Atheists sometimes argue, “Theists commit the God-of-the gaps fallacy: They invoke God to explain gaps in our scientific knowledge of how things work – as science advances and fills those gaps, God becomes increasingly redundant.”

This argument presumes mistakenly that God is the explanation for the unexplainable. But Gita wisdom explains that God is the explanation for explanability – he underlies the various causes whose interactions science discovers through its advances.

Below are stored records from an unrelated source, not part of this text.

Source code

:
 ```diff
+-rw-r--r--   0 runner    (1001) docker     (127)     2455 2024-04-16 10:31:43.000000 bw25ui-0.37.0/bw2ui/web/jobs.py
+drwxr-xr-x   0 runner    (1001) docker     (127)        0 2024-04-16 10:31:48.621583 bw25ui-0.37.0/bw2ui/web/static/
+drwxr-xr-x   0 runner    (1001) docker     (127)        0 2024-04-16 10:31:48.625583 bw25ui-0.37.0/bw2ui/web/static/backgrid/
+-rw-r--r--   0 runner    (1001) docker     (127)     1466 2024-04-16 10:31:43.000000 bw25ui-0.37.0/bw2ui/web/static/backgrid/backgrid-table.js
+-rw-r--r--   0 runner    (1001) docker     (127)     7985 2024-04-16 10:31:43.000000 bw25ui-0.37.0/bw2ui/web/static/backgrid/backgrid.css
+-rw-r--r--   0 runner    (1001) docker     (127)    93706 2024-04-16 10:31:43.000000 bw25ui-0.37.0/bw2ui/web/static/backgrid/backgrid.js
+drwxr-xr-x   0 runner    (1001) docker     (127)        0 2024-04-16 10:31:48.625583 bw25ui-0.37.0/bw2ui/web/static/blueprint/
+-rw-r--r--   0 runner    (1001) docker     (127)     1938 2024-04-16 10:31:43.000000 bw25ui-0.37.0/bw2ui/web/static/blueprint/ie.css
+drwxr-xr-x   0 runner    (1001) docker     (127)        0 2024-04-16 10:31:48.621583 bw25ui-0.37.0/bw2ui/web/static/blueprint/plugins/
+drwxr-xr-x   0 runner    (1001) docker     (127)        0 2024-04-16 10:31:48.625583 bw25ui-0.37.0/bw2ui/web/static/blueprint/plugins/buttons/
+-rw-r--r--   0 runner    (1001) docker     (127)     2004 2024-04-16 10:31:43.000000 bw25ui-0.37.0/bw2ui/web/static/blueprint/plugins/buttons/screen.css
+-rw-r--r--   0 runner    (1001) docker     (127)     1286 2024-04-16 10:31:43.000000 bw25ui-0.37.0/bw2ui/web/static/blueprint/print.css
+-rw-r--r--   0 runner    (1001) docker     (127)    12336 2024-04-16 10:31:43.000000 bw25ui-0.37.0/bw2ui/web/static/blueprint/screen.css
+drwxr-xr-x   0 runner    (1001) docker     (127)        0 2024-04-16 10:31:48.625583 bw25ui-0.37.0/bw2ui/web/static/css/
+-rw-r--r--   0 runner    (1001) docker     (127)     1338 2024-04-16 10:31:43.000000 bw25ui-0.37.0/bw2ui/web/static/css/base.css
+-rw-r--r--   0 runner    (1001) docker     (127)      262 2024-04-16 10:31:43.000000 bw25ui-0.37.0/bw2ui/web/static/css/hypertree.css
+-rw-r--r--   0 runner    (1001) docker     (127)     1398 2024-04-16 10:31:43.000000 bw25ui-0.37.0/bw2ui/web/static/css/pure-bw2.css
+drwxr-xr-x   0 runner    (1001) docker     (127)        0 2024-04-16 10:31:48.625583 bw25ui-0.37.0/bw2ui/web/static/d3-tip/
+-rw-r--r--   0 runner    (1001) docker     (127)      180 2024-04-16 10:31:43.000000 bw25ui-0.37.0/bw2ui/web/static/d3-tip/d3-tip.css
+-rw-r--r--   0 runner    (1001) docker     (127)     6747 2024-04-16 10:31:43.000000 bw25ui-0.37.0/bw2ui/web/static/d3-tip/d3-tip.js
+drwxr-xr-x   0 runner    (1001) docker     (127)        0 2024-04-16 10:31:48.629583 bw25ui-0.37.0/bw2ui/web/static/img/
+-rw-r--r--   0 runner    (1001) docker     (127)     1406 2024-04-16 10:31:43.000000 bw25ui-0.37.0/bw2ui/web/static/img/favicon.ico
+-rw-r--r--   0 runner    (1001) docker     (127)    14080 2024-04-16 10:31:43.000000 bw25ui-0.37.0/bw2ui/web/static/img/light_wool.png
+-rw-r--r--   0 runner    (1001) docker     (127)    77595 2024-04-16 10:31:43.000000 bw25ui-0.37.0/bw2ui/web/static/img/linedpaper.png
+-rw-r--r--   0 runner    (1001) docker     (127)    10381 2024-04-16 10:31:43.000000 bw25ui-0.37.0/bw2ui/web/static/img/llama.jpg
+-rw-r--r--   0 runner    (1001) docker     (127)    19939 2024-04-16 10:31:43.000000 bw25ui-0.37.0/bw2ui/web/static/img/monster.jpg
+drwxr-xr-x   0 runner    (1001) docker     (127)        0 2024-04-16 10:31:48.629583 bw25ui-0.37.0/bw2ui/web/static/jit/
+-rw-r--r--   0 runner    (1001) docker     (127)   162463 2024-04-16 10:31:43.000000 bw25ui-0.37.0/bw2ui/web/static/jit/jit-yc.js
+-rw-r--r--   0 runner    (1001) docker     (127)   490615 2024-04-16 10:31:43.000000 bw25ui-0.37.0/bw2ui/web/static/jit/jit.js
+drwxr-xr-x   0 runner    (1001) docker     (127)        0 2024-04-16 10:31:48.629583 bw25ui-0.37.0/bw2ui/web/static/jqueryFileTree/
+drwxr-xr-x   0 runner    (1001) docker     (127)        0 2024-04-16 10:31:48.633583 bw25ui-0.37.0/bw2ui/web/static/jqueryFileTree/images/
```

If, as atheism would have us believe, the world is a product solely of matter arising from an explosion, there’s no reason that it should work according to laws – and certainly no reason that those laws should correspond with our human faculty for comprehension. After all, within the reductionistic, materialistic worldview espoused by atheism, our comprehending something is nothing but a change in the electrochemical states of brain cells, which are nothing but concatenations of atoms and molecules. Thus, atheism can offer no intelligible reason why we should be able to acquire any knowledge about nature at all.

The Gita (15.12-14) indicates that God sustains the natural order that maintains the outer world. And the Gita (15.15) indicates that God gives us knowledge. Thus, through his outer arrangement in organizing nature and his inner arrangement in organizing our intelligence, he enables us to gain knowledge.

Scientific advances that unravel the complexities of nature become testimonies not to his redundancy, but to his brilliance – we appreciate increasingly his supreme intelligence in setting up such a self-sustaining system for cosmic administration. Indeed, the more the gaps in our knowledge are filled, the more we perceive the reality and indeed the necessity of God.

Thus, God is needed not to fill the gaps in our knowledge but to explain our capacity to acquire knowledge itself.